**Problem details**
In the case report below, begin at the words "An infratemporal mass" and stop after "examinations were intact.". Give that passage again, switching "swelling" to "lump" everywhere it occurs.

**Text block**
----------

An infratemporal mass : A diagnostic dilemma
A 46-year-old male with a history of recurrent bilateral ear discharge presented with painless, progressively worsening right temporal swelling for over a year. There was no previous history of trauma. Examination revealed a 4 x 5cm, firm, non-tender, non-fluctuant, right temporal swelling. There was also subtotal perforation of the right tympanic membrane. Other otorhinolaryngological examinations were unremarkable. There was no hearing loss. Neurological and eye examinations were intact.

----------

**Extracted data**
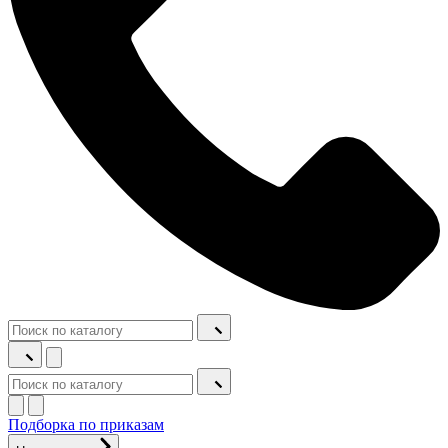
Подборка по приказам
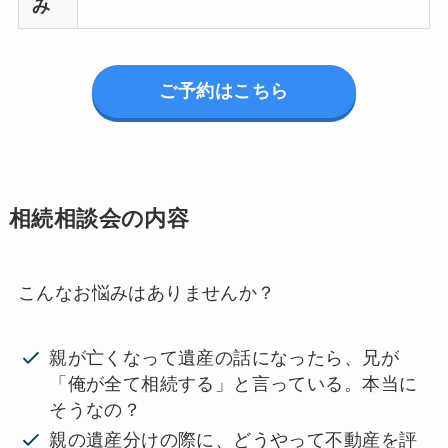
み
ご予約はこちら
相続相談会の内容
こんなお悩みはありませんか？
親が亡くなって遺産の話になったら、兄が
「俺が全て相続する」と言っている。本当に
そうなの？
親の遺産分けの際に、どうやって不動産を評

----------

**Task output**
An infratemporal mass : A diagnostic dilemma
A 46-year-old male with a history of recurrent bilateral ear discharge presented with painless, progressively worsening right temporal lump for over a year. There was no previous history of trauma. Examination revealed a 4 x 5cm, firm, non-tender, non-fluctuant, right temporal lump. There was also subtotal perforation of the right tympanic membrane. Other otorhinolaryngological examinations were unremarkable. There was no hearing loss. Neurological and eye examinations were intact.